On the other hand the road was now clear for the other method. Davies no longer feared to face the imbroglio at Norderney; and that day fortune had given us a new and potent weapon against Dollmann; precisely how potent we could not tell, for we had only a glimpse of his past, and his exact relations with the Government were unknown to us. But we knew who he was. Using this knowledge with address, could we not wring the rest from him? Feel our way, of course, be guided by his own conduct, but in the end strike hard and stake everything on the stroke? Such at any rate was our scheme to-night. Later, tossing in my bunk, I be-thought me of the little drab book, lit a candle, and fetched it.

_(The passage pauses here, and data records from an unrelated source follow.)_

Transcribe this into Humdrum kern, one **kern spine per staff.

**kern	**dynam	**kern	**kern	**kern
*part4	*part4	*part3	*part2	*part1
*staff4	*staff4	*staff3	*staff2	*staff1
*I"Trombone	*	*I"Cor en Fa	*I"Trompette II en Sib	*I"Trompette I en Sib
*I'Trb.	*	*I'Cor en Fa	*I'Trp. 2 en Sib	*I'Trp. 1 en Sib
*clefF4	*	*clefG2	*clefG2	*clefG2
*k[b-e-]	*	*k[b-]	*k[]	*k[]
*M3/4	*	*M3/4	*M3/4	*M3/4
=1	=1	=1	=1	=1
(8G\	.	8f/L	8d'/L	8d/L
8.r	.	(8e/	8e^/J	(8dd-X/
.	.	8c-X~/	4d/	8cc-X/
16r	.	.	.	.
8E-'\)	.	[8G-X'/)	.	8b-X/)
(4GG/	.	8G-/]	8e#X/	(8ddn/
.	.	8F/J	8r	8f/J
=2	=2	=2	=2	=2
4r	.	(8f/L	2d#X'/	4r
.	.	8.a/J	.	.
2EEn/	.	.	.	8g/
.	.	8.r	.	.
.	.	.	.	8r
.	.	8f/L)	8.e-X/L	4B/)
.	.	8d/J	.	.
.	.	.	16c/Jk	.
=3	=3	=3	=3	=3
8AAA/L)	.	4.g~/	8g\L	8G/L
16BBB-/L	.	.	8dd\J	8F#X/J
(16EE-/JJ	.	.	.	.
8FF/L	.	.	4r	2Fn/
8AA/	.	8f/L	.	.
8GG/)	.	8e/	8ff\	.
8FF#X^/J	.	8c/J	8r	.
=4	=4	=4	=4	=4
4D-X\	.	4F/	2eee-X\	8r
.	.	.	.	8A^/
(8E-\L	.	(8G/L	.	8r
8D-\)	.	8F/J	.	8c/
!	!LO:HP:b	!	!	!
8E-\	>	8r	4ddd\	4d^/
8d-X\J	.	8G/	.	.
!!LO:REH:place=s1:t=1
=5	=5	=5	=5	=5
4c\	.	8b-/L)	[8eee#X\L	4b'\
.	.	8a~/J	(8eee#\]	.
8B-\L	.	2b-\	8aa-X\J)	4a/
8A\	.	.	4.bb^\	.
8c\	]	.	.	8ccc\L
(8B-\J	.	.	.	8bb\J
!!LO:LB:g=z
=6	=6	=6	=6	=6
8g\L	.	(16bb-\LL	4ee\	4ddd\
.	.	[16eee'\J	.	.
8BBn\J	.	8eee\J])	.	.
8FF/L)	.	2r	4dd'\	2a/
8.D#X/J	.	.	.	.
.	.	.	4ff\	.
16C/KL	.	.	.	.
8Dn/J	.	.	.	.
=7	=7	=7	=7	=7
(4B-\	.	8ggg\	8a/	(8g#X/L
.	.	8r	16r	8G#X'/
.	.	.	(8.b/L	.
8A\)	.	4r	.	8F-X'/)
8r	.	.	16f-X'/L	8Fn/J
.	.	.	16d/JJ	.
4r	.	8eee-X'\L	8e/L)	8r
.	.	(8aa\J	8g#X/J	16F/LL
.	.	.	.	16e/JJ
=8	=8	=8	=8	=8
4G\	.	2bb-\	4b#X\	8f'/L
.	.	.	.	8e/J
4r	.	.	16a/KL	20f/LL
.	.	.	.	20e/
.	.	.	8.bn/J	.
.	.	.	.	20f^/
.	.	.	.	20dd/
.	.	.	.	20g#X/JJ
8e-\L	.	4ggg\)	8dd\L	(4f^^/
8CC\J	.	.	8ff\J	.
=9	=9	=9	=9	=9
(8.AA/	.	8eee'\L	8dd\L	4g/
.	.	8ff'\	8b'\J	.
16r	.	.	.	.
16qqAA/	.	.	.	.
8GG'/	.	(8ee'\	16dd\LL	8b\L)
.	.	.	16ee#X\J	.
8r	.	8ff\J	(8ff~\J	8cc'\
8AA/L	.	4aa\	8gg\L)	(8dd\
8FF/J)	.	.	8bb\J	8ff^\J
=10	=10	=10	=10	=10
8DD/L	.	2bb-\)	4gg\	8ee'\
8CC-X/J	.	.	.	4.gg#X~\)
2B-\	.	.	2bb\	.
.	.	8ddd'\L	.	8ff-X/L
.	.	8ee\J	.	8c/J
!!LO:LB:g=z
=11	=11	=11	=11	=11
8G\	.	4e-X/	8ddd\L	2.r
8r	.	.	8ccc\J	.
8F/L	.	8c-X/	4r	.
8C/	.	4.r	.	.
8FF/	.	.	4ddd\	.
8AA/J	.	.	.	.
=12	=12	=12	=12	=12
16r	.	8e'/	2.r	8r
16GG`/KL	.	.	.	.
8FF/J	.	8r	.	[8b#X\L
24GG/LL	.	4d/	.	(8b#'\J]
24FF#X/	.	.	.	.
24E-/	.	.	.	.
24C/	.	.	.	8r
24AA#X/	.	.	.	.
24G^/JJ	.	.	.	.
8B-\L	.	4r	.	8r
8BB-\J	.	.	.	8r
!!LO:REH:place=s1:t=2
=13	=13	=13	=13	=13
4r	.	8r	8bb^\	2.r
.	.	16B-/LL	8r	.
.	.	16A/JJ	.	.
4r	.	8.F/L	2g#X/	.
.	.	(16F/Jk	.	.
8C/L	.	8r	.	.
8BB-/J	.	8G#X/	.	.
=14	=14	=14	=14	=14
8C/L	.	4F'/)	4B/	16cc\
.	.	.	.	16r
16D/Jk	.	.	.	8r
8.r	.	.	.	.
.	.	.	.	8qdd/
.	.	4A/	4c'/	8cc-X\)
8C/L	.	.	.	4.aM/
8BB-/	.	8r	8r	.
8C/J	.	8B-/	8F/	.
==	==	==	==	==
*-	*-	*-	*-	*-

A preface explained that it had been written during a spell of two months' leave from naval duty, and expressed a hope that it might be of service to Corinthian sailors. The style was unadorned, but scholarly and pithy. There was no trace of the writer's individuality, save a certain subdued relish in describing banks and shoals, which reminded me of Davies himself. For the rest, I found the book dull, and, in fact, it sent me to sleep.